The grey-hooded attila (Attila rufus) is a species of bird in the family Tyrannidae, the tyrant flycatchers. It is endemic to Brazil.

==Taxonomy and systematics==

The grey-hooded attila was originally described as Tyrannus rufus. From early in the twentieth century until the 1970s many authors classified genus Attila in family Cotingidae; after that it was recognized as belonging to family Tyrannidae.

The grey-hooded attila has two subspecies, the nominate A. r. rufous (Vieillot, 1819) and A. r. hellmayri (Pinto, 1935).

==Description==

The grey-hooded attila is 20 to 21 cm long and weighs 36.5 to 51.5 g. The sexes have the same plumage. Adults of the nominate subspecies have a gray head and nape. Their upperparts are mostly deep rufous with a paler cinnamon-rufous rump and tail. Their wings are mostly deep rufous with blackish primaries. Their chin is gray with white streaks. Their breast is rufous and their belly a paler yellowish rufous. Subspecies A. r. hellmayri has a whitish chin and rufous throat. Adults of both subspecies have a dark iris, a longish bill with a dark maxilla and a whitish to grayish mandible, and gray legs and feet. Juveniles have an all-black bill.

==Distribution and habitat==

The grey-hooded attila is found in eastern and southeastern Brazil. Subspecies A. r. hellmayri is the more northerly of the two. It is found in central and southern Bahia. The nominate subspecies is found from Minas Gerais and Espírito Santo south to northeastern Rio Grande do Sul. The species inhabits humid forest and scrublands from sea level to 1500 m.

==Behavior==
===Movement===

The grey-hooded attila is believed to be a year-round resident.

===Feeding===

The grey-hooded attila primarily feeds on large arthropods and also includes fruit in its diet. It typically forages singly or in pairs and sometimes joins mixed-species feeding flocks. It forages at all levels on the forest including on the ground.

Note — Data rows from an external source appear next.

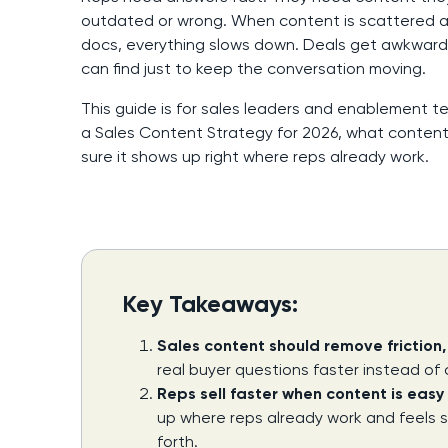
outdated or wrong. When content is scattered acr
docs, everything slows down. Deals get awkward
can find just to keep the conversation moving.
This guide is for sales leaders and enablement t
a Sales Content Strategy for 2026, what content
sure it shows up right where reps already work.
Key Takeaways:
Sales content should remove friction
real buyer questions faster instead of
Reps sell faster when content is easy 
up where reps already work and feels 
forth.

It perches quietly and takes prey and fruit from foliage and branches while briefly hovering after a short sally.

===Breeding===

Grey-hooded attila nests have been found in a tree trunk, in a tree fern, and in a cavity in an earthen bank. Nothing else is known about the species' breeding biology.

===Vocalization===

The grey-hooded attila's song is a "slow series of 4-7 emphasized, fluted whee notes, which gradually rise in pitch and strength before the last one, which fades out". It also makes a "softer shorter wee, tee-tee-pu whistle" and an "éé-ew whistle".

==Status==

The IUCN has assessed the grey-hooded attila as being of Least Concern. Its population size is not known and is believed to be decreasing. No immediate threats have been identified. It is considered uncommon to fairly common and occurs in several protected areas.